Speaking of characters, you're no longer confined to the role of Joker, leader of the aforementioned Phantom Thieves. Now, you can choose from a wide roster of characters, who all have their own personas and combat styles. The standout to me was new character Sophia, who wields deadly yo-yos with aplomb. She's also reminiscent of cool robot lady Aigis from Persona 3, and that's just the sort of thing that draws me to a character.
So, why are the Phantom Thieves reunited? The heroic friends have met up to enjoy the summer together, going on a tour of Japan. Sadly, the best laid plans of mice and men, and talking cats, often get shafted (is that the phrase?), leaving Joker and his pals to tackle a weird phenomenon that bears many of the hallmarks of the dastardly deeds they encountered in Persona 5.
To do this, you, as the player, will have to investigate by exploring iconic Japanese locations, talking to other characters, and tearing through hordes of metaphysical enemies known as shadows. The latter forms the basis of the game's new direction, moving away from the turn-based combat of Persona 5, and unleashing real-time action. It has to be said that the game nails this with stunning confidence, with new attack, stealth and escape mechanics all flowing smoothly.
It's typically quite easy to button mash in games like this. Whether it's a classic Dynasty Warriors title, or Hyrule Warriors: Age of Calamity (Nintendo's most recent take on the genre), there's often a sense of being impervious to almost every enemy. Strikers avoids this enough to feel like you genuinely earn your victories. It's not consistently challenging, with some skirmishes feeling like a breeze, but there's no shortage of deadly foes, even when playing on Normal mode, and this elevates the gameplay to dizzying heights.
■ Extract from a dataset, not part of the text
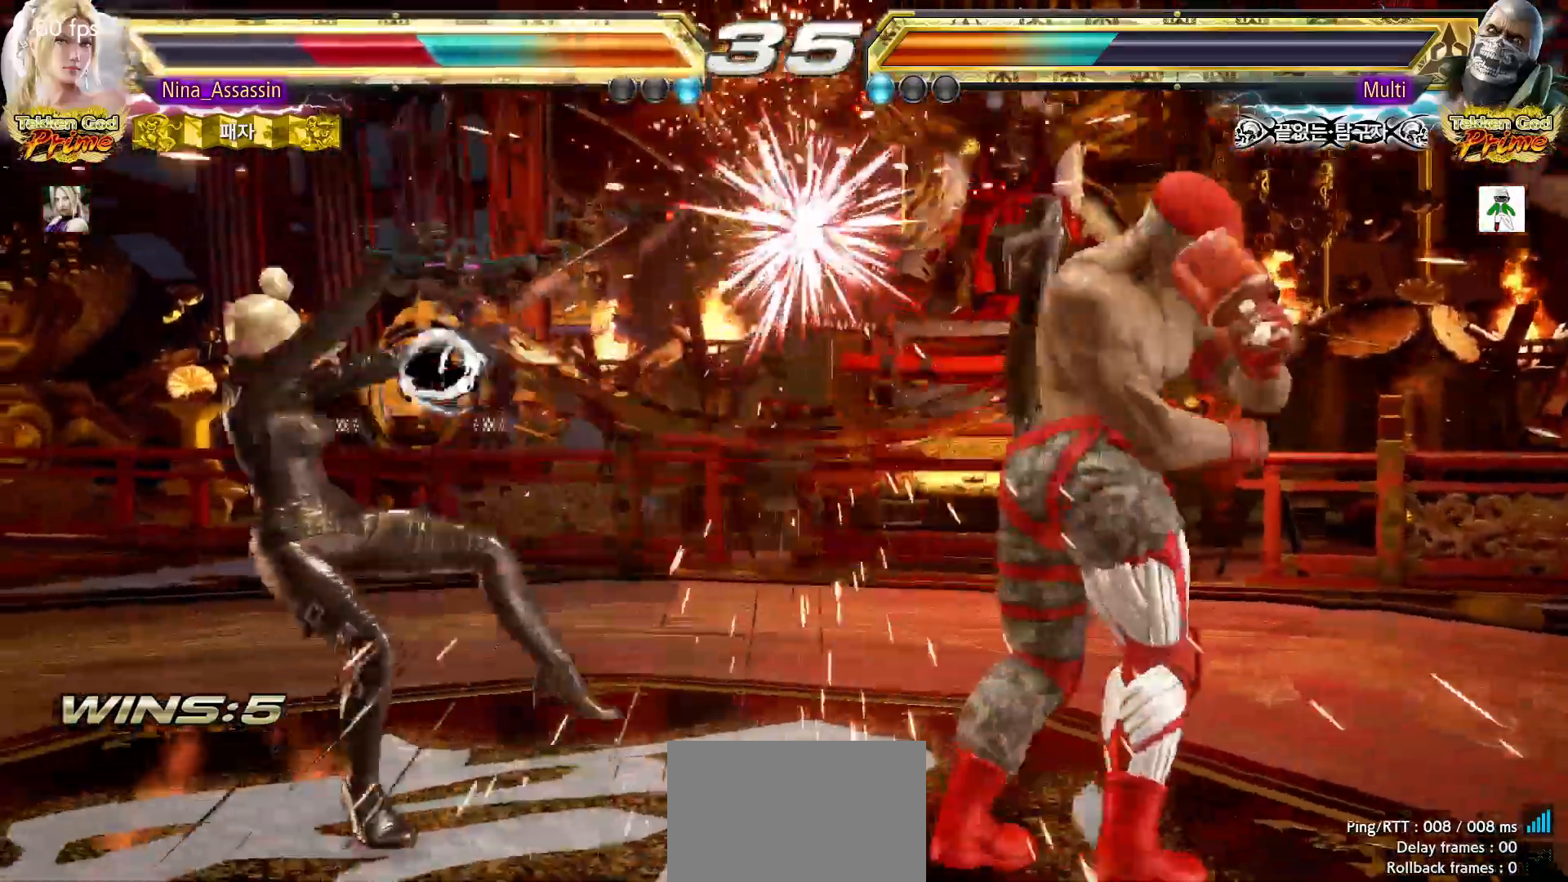
{"dt_ms": 500, "buttons": [], "left_stick": "center"}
However, great as the gameplay is, it comes second to the story. There's no shame in that. A great story is what every mainline Persona game is about, and Persona 5 Strikers is no exception. When first loading up Strikers and seeing the Phantom Thieves again, I felt like I was back with real friends. That's the power of the Persona series, although it may have been aided a tad by life in lockdown.
Either way, Strikers doesn't hold back on the story beats in the opening phases, showing without question that there's a full story Persona waiting within, and I can't wait to dig deeper.
Persona 5 Strikers releases for PlayStation 4, Nintendo Switch and PC on February 23 2021. Game played on PlayStation 4 with code provided by the publisher.